Dalgliesh reflected that the murder must have been doubly convenient for Julius. It removed Holroyd and his dangerous knowledge; it put Dennis Lerner finally in his power. He said:
“And you disposed of the two side pieces of the wheelchair while Lerner was fetching help.”
“About fifty yards away, down a deep cleft between two rocks. It seemed, at the time, a sensible way of complicating the case. Without the brakes no one could be sure that it wasn’t an accident. On reflection I should have left well alone and let it be assumed that Holroyd killed himself. Essentially he did. That’s what I’ve persuaded Dennis.”
Dalgliesh asked:
“What are you going to do now?”
“Put a bullet in your head, conceal your body in your own car and get rid of both together. It’s a trite method of murder I know, but I understand that it works.”

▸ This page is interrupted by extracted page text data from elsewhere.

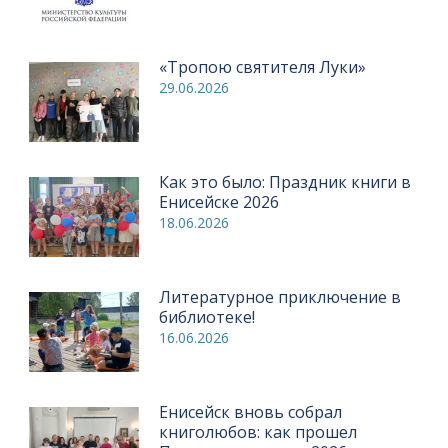
«Тропою святителя Луки»
29.06.2026
Как это было: Праздник книги в
Енисейске 2026
18.06.2026
Литературное приключение в
библиотеке!
16.06.2026
Енисейск вновь собрал
книголюбов: как прошел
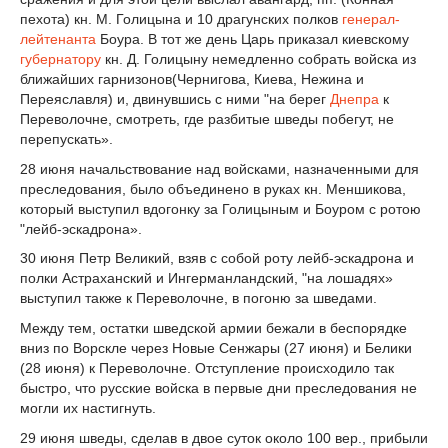
пехота) кн. М. Голицына и 10 драгунских полков
генерал-
лейтенанта
Боура. В тот же день Царь приказал киевскому
губернатору
кн. Д. Голицыну немедленно собрать войска из
ближайших гарнизонов(Чернигова, Киева, Нежина и
Переяславля) и, двинувшись с ними "на берег
Днепра
к
Переволочне, смотреть, где разбитые шведы побегут, не
перепускать».
28 июня начальствование над войсками, назначенными для
преследования, было объединено в руках кн. Меншикова,
который выступил вдогонку за Голицыным и Боуром с ротою
"лейб-эскадрона».
30 июня Петр Великий, взяв с собой роту лейб-эскадрона и
полки Астраханский и Ингерманландский, "на лошадях»
выступил также к Переволочне, в погоню за шведами.
Между тем, остатки шведской армии бежали в беспорядке
вниз по Ворскле через Новые Сенжары (27 июня) и Белики
(28 июня) к Переволочне. Отступление происходило так
быстро, что русские войска в первые дни преследования не
могли их настигнуть.
29 июня шведы, сделав в двое суток около 100 вер., прибыли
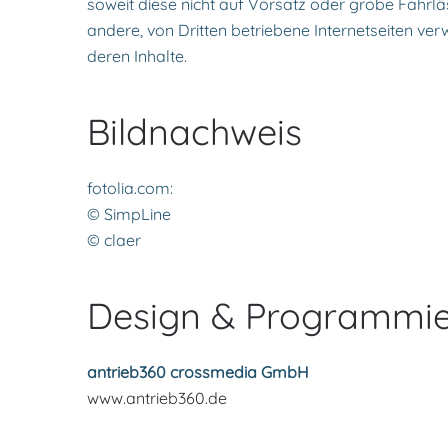
soweit diese nicht auf Vorsatz oder grobe Fahrläss
andere, von Dritten betriebene Internetseiten ve
deren Inhalte.
Bildnachweis
fotolia.com:
© SimpLine
© claer
Design & Programmie
antrieb360 crossmedia GmbH
www.antrieb360.de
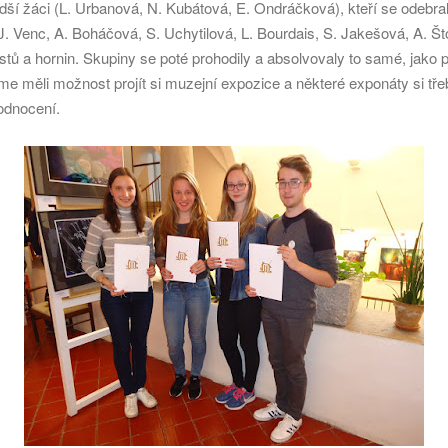
ší žáci (L. Urbanová, N. Kubátová, E. Ondráčková), kteří se odebrali
 J. Venc, A. Boháčová, S. Uchytilová, L. Bourdais, S. Jakešová, A. Što
stů a hornin. Skupiny se poté prohodily a absolvovaly to samé, jak
e měli možnost projít si muzejní expozice a některé exponáty si tře
odnocení.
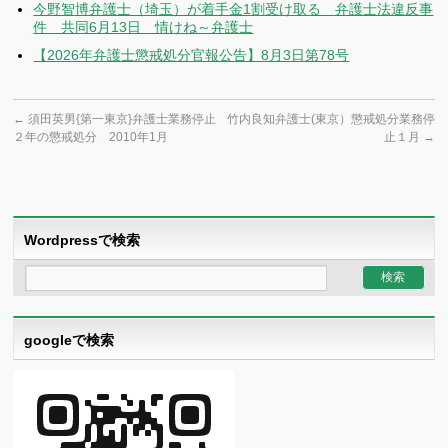
今野智博弁護士（埼玉）が着手金1割受け取る 弁護士法違反事
件 共同6月13日 情けね～弁護士
【2026年弁護士懲戒処分官報公告】8月3日第78号
←
須田英男{第一東京}弁護士業務停止
竹内良知弁護士(東京）懲戒処分業務停
２年の懲戒処分 2010年1月
止１月
→
Wordpressで検索
googleで検索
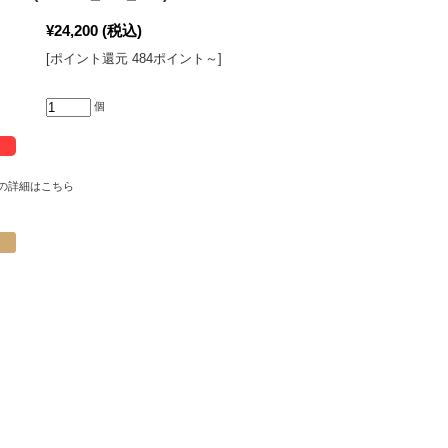
¥24,200
(税込)
[ポイント還元 484ポイント～]
個
の詳細はこちら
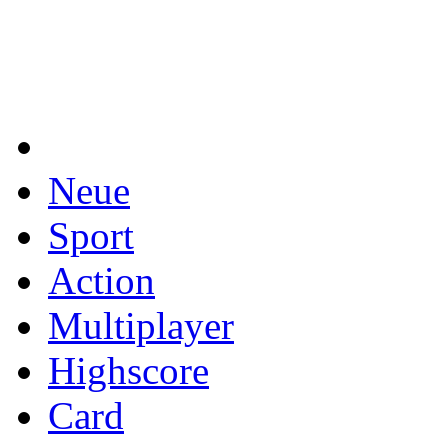
Neue
Sport
Action
Multiplayer
Highscore
Card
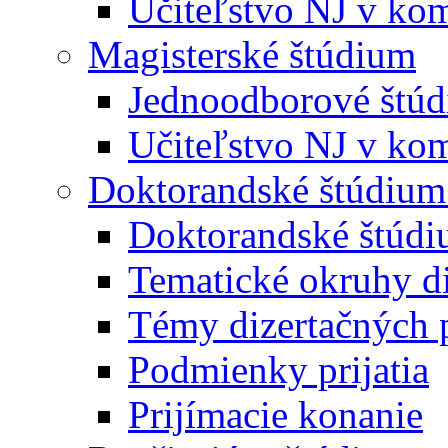
Učiteľstvo NJ v kom
Magisterské štúdium
Jednoodborové štú
Učiteľstvo NJ v kom
Doktorandské štúdium
Doktorandské štúd
Tematické okruhy di
Témy dizertačných 
Podmienky prijatia
Prijímacie konanie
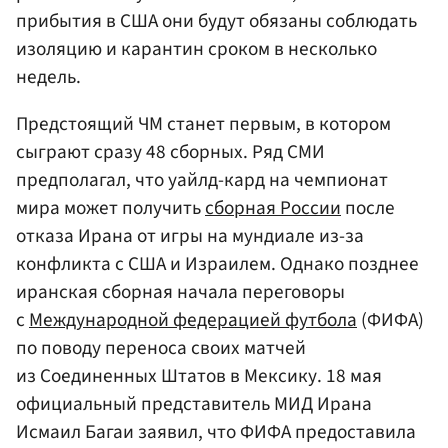
прибытия в США они будут обязаны соблюдать
изоляцию и карантин сроком в несколько
недель.
Предстоящий ЧМ станет первым, в котором
сыграют сразу 48 сборных. Ряд СМИ
предполагал, что уайлд-кард на чемпионат
мира может получить
сборная России
после
отказа Ирана от игры на мундиале из-за
конфликта с США и Израилем. Однако позднее
иранская сборная начала переговоры
с
Международной федерацией футбола
(ФИФА)
по поводу переноса своих матчей
из Соединенных Штатов в Мексику. 18 мая
официальный представитель МИД Ирана
Исмаил Багаи заявил, что ФИФА предоставила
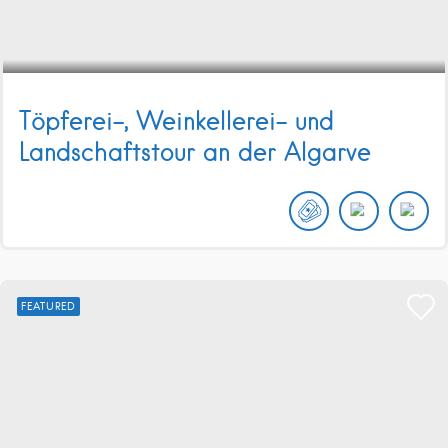
Töpferei-, Weinkellerei- und
Landschaftstour an der Algarve
FEATURED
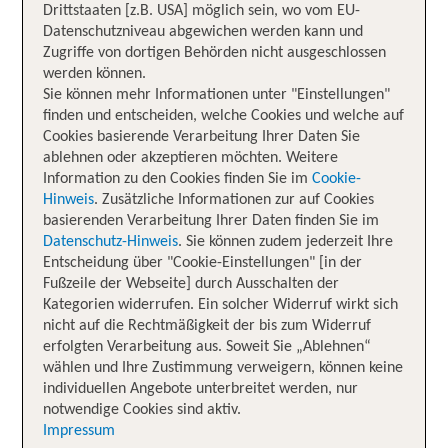
Drittstaaten [z.B. USA] möglich sein, wo vom EU-
Datenschutzniveau abgewichen werden kann und
Zugriffe von dortigen Behörden nicht ausgeschlossen
werden können.
Sie können mehr Informationen unter "Einstellungen"
finden und entscheiden, welche Cookies und welche auf
Cookies basierende Verarbeitung Ihrer Daten Sie
ablehnen oder akzeptieren möchten. Weitere
Information zu den Cookies finden Sie im
Cookie-
Hinweis
. Zusätzliche Informationen zur auf Cookies
basierenden Verarbeitung Ihrer Daten finden Sie im
Datenschutz-Hinweis
. Sie können zudem jederzeit Ihre
Entscheidung über "Cookie-Einstellungen" [in der
Fußzeile der Webseite] durch Ausschalten der
Kategorien widerrufen. Ein solcher Widerruf wirkt sich
nicht auf die Rechtmäßigkeit der bis zum Widerruf
erfolgten Verarbeitung aus. Soweit Sie „Ablehnen“
wählen und Ihre Zustimmung verweigern, können keine
individuellen Angebote unterbreitet werden, nur
notwendige Cookies sind aktiv.
Impressum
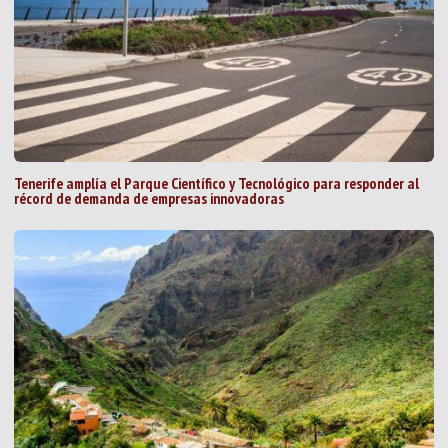
Tenerife amplía el Parque Científico y Tecnológico para responder al
récord de demanda de empresas innovadoras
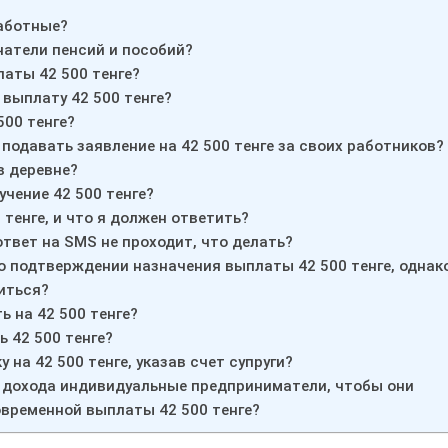
работные?
чатели пенсий и пособий?
латы 42 500 тенге?
 выплату 42 500 тенге?
500 тенге?
подавать заявление на 42 500 тенге за своих работников?
в деревне?
учение 42 500 тенге?
 тенге, и что я должен ответить?
ответ на SMS не проходит, что делать?
о подтверждении назначения выплаты 42 500 тенге, однак
титься?
ь на 42 500 тенге?
ь 42 500 тенге?
у на 42 500 тенге, указав счет супруги?
з дохода индивидуальные предприниматели, чтобы они
овременной выплаты 42 500 тенге?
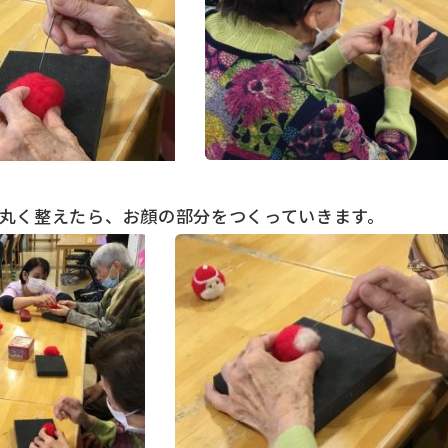
ここ
形を丸く整えたら、お顔の部分をつくってい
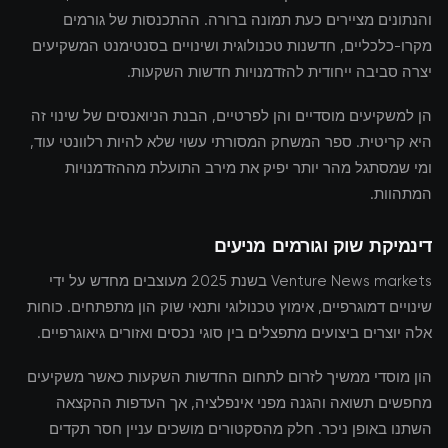
והנתונים מציירים כעת תמונה ברורה. ההתכנסות של גורמים
מקרו-כלכליים, חדשנות טכנולוגית ושינויים בסנטימנט המשקיעים
יצרה סביבה ייחודית להזדמנויות חדשות השקעות.
הן למשקיעים מוסדיים והן לפרטיים, הבנת הניואנסים של שינוי זה
היא קריטית. ספר המשחק המסורתי עשוי שלא להיות רלוונטי עוד,
ומי שמסתגל מהר יותר יפיק את מירב התועלת מההזדמנויות
המתהוות.
דינמיקת שוק וגורמים מניעים
Venture News markets בשנת 2025 מעוצבים מחדש על ידי
שינויים דמוגרפיים, אימוץ טכנולוגי ותנאי שוק הון מתפתחים. כוחות
אלה יוצרים ביצועים מתפצלים בין סוגי נכסים ואזורים גיאוגרפיים.
הון מוסדי ממשיך לזרום לתחום החדשות השקעות כאשר משקיעים
מחפשים תשואה והגנה מפני אינפלציה, אך העדפות ההקצאה
השתנו באופן ניכר. חלק מהסקטורים מושכים עניין חסר תקדים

Dalgliesh laughed. He was surprised that the sound could be so spontaneous.
“You propose to drive about sixty miles, I take it, in an easily identifiable car with the murdered body of a Commander of the Metropolitan Police in the boot—his own boot incidentally. A number of men of my acquaintance in the maximum security wings of Parkhurst and Durham would admire your nerve even while not exactly relishing the prospect of welcoming you to their company. They’re a quarrelsome, uncivilized bunch. I don’t think you’re going to have a lot in common.”
“I shall be at risk. But you’ll be dead.”